Excerpted data: Begin

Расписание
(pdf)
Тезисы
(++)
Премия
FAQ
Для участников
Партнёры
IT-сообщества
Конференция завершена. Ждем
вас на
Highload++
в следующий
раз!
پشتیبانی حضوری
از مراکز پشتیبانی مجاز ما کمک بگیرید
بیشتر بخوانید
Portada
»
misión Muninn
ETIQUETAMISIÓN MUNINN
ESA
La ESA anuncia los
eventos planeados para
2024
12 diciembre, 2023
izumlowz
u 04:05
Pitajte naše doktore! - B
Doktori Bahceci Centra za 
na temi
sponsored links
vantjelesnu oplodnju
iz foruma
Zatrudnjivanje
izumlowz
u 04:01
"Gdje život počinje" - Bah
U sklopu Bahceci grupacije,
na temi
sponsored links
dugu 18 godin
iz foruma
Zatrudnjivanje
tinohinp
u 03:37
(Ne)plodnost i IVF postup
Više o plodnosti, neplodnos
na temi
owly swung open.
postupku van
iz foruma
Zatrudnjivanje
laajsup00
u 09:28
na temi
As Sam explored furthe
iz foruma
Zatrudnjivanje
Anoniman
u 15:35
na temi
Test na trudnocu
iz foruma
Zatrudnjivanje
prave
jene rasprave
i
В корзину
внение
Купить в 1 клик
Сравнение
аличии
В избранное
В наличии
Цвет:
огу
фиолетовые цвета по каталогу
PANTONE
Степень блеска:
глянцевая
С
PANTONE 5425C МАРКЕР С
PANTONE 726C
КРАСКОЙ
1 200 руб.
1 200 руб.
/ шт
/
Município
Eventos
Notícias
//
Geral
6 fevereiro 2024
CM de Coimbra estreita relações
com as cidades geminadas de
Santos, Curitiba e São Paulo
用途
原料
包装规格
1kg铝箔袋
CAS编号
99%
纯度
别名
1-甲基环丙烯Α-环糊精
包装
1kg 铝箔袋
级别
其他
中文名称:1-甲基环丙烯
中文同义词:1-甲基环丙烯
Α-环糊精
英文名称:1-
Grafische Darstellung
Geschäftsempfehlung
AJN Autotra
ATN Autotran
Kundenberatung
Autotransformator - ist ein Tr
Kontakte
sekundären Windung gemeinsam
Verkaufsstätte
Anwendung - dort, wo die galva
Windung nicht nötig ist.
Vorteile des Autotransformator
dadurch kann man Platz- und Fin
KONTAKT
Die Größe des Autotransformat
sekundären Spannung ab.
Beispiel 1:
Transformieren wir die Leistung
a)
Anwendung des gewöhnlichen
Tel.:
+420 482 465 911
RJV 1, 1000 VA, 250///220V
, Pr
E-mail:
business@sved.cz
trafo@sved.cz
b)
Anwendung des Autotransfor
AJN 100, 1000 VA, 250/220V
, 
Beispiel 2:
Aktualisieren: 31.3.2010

Excerpted data: End

* _What the exercise asks_:
Each line above is to be reproduced exactly.

* _Result below_:
Расписание
(pdf)
Тезисы
(++)
Премия
FAQ
Для участников
Партнёры
IT-сообщества
Конференция завершена. Ждем
вас на
Highload++
в следующий
раз!
پشتیبانی حضوری
از مراکز پشتیبانی مجاز ما کمک بگیرید
بیشتر بخوانید
Portada
»
misión Muninn
ETIQUETAMISIÓN MUNINN
ESA
La ESA anuncia los
eventos planeados para
2024
12 diciembre, 2023
izumlowz
u 04:05
Pitajte naše doktore! - B
Doktori Bahceci Centra za 
na temi
sponsored links
vantjelesnu oplodnju
iz foruma
Zatrudnjivanje
izumlowz
u 04:01
"Gdje život počinje" - Bah
U sklopu Bahceci grupacije,
na temi
sponsored links
dugu 18 godin
iz foruma
Zatrudnjivanje
tinohinp
u 03:37
(Ne)plodnost i IVF postup
Više o plodnosti, neplodnos
na temi
owly swung open.
postupku van
iz foruma
Zatrudnjivanje
laajsup00
u 09:28
na temi
As Sam explored furthe
iz foruma
Zatrudnjivanje
Anoniman
u 15:35
na temi
Test na trudnocu
iz foruma
Zatrudnjivanje
prave
jene rasprave
i
В корзину
внение
Купить в 1 клик
Сравнение
аличии
В избранное
В наличии
Цвет:
огу
фиолетовые цвета по каталогу
PANTONE
Степень блеска:
глянцевая
С
PANTONE 5425C МАРКЕР С
PANTONE 726C
КРАСКОЙ
1 200 руб.
1 200 руб.
/ шт
/
Município
Eventos
Notícias
//
Geral
6 fevereiro 2024
CM de Coimbra estreita relações
com as cidades geminadas de
Santos, Curitiba e São Paulo
用途
原料
包装规格
1kg铝箔袋
CAS编号
99%
纯度
别名
1-甲基环丙烯Α-环糊精
包装
1kg 铝箔袋
级别
其他
中文名称:1-甲基环丙烯
中文同义词:1-甲基环丙烯
Α-环糊精
英文名称:1-
Grafische Darstellung
Geschäftsempfehlung
AJN Autotra
ATN Autotran
Kundenberatung
Autotransformator - ist ein Tr
Kontakte
sekundären Windung gemeinsam
Verkaufsstätte
Anwendung - dort, wo die galva
Windung nicht nötig ist.
Vorteile des Autotransformator
dadurch kann man Platz- und Fin
KONTAKT
Die Größe des Autotransformat
sekundären Spannung ab.
Beispiel 1:
Transformieren wir die Leistung
a)
Anwendung des gewöhnlichen
Tel.:
+420 482 465 911
RJV 1, 1000 VA, 250///220V
, Pr
E-mail:
business@sved.cz
trafo@sved.cz
b)
Anwendung des Autotransfor
AJN 100, 1000 VA, 250/220V
, 
Beispiel 2:
Aktualisieren: 31.3.2010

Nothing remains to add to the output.